The problem: Pull out every one of the lines below word for word, leaving the pictures out of your answer.

Stored rows:

● ● ● ● ●

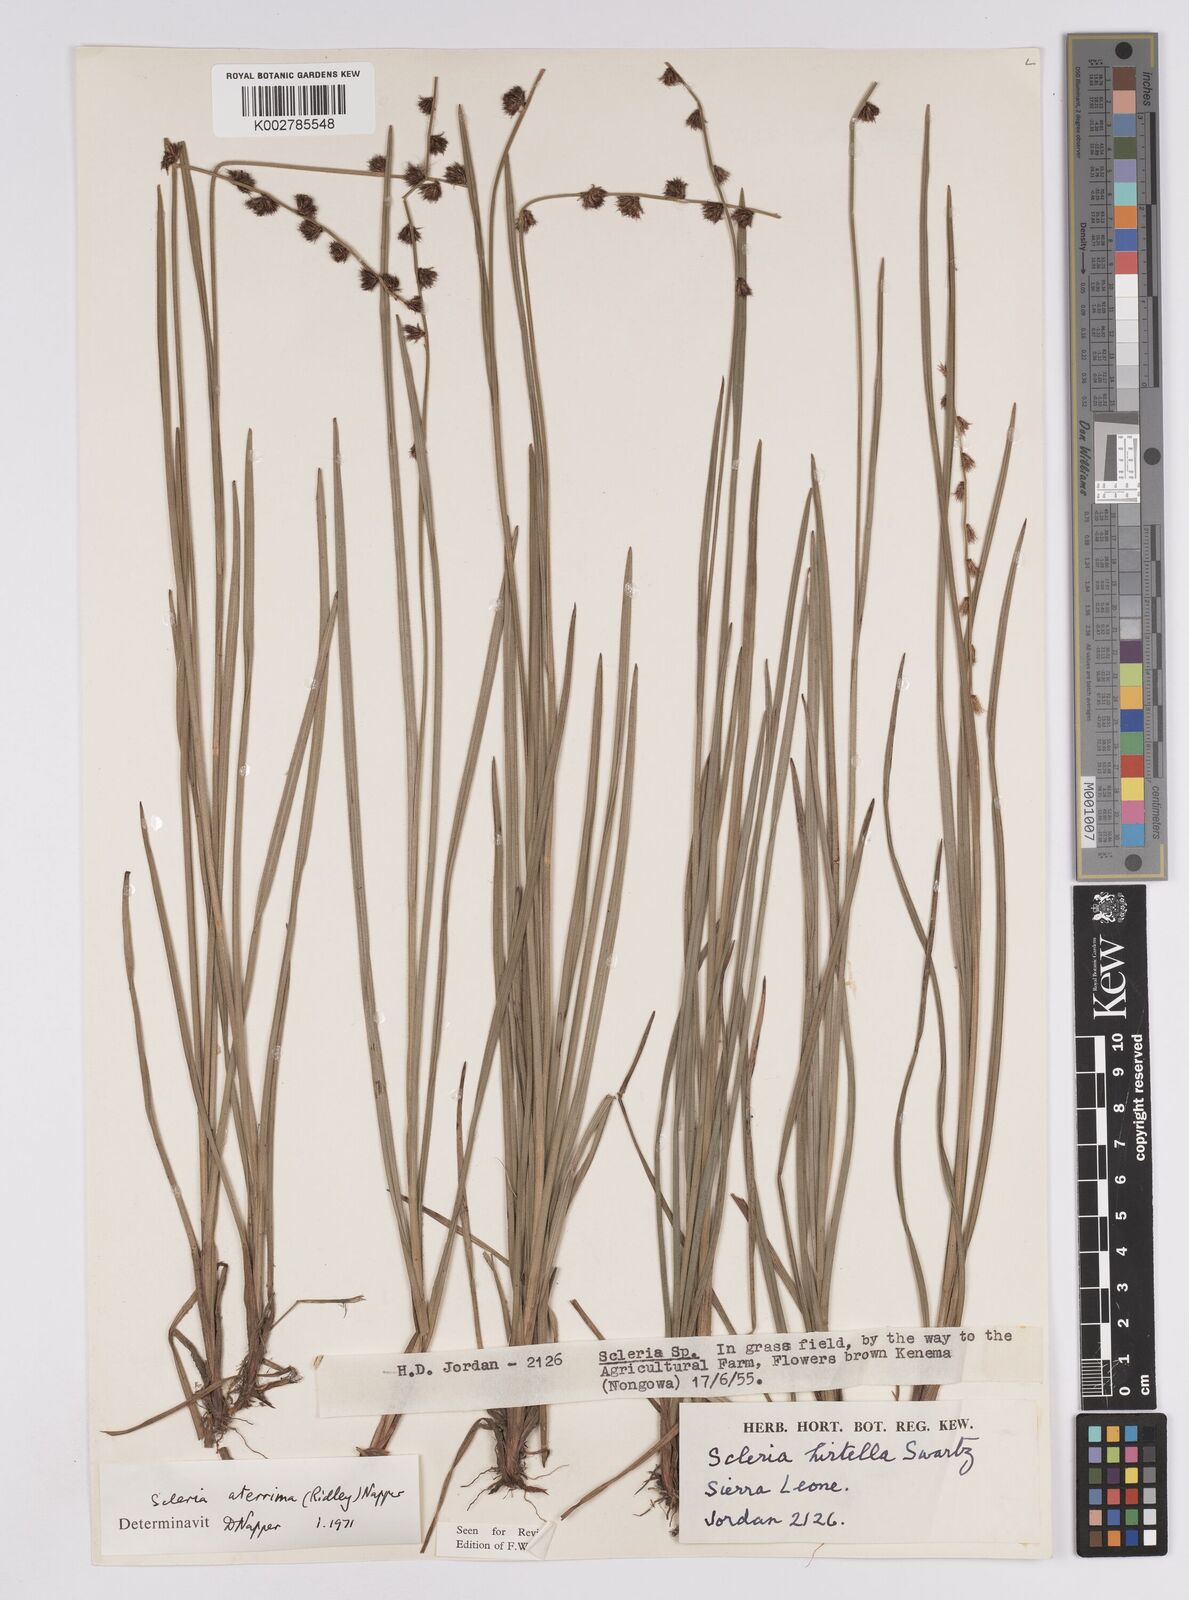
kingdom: Plantae
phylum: Tracheophyta
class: Liliopsida
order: Poales
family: Cyperaceae
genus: Scleria
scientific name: Scleria catophylla
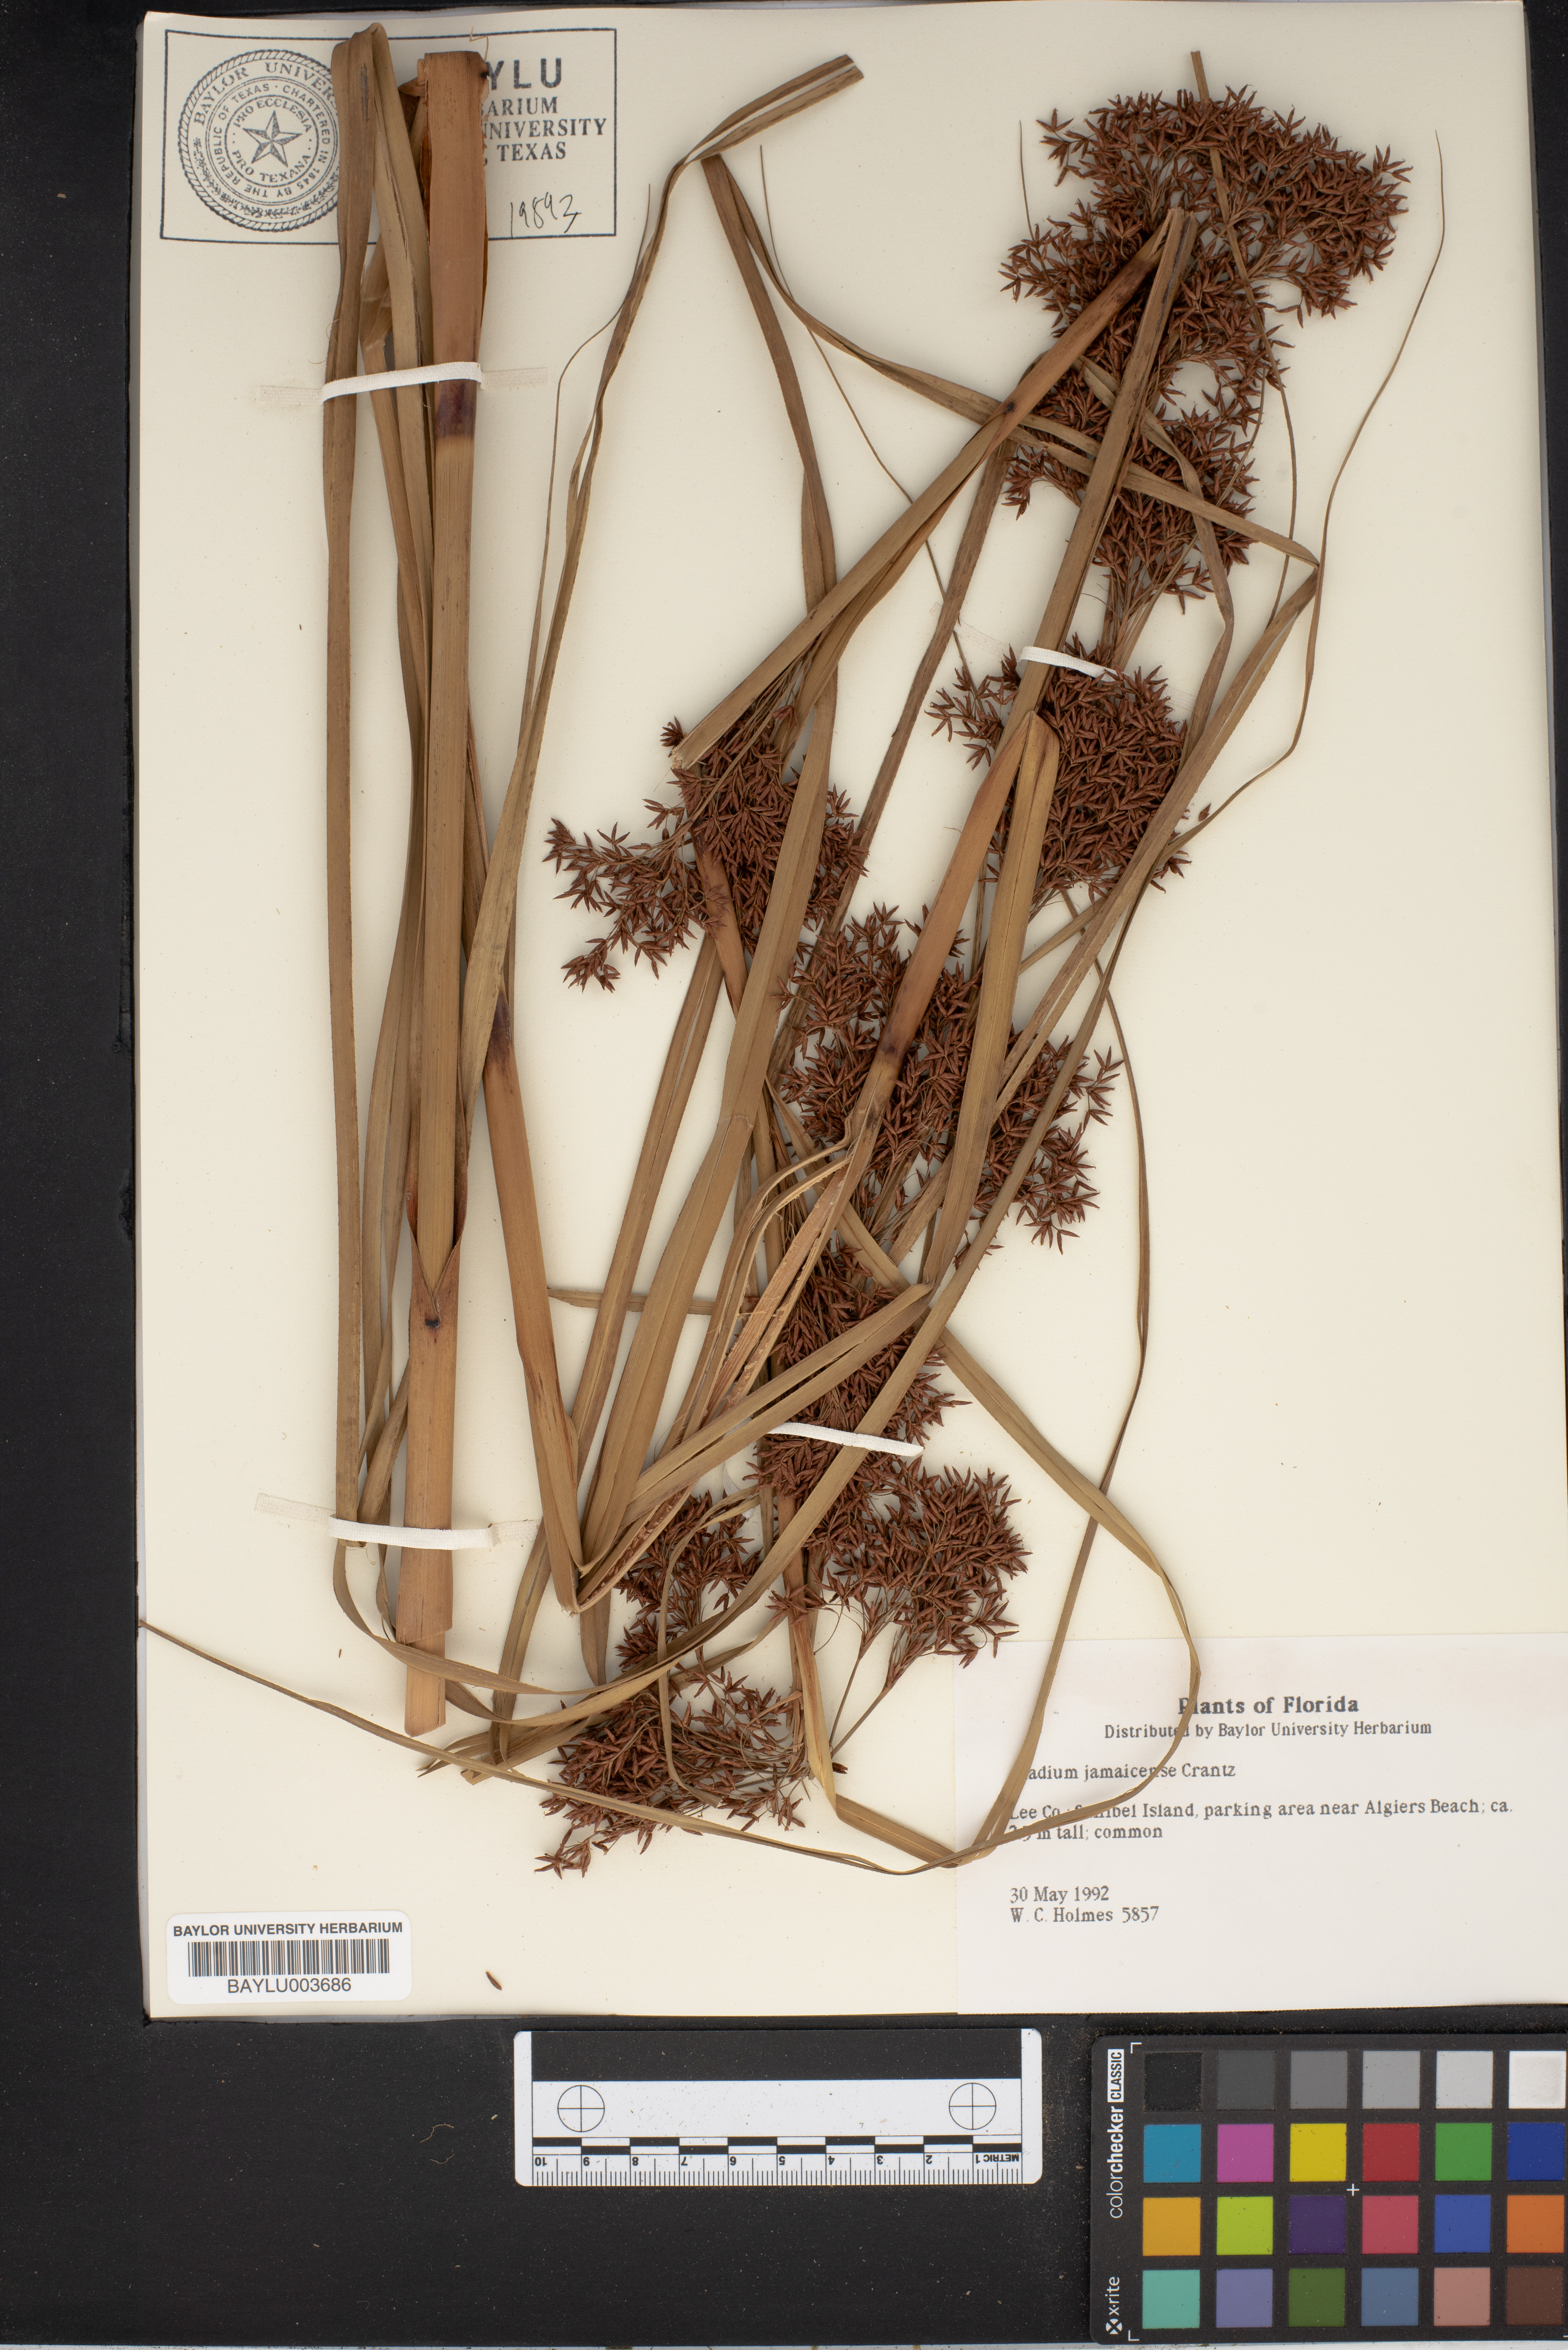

● ● ● ● ●

Expected answer:
kingdom: Plantae
phylum: Tracheophyta
class: Liliopsida
order: Poales
family: Cyperaceae
genus: Scleria
scientific name: Scleria catophylla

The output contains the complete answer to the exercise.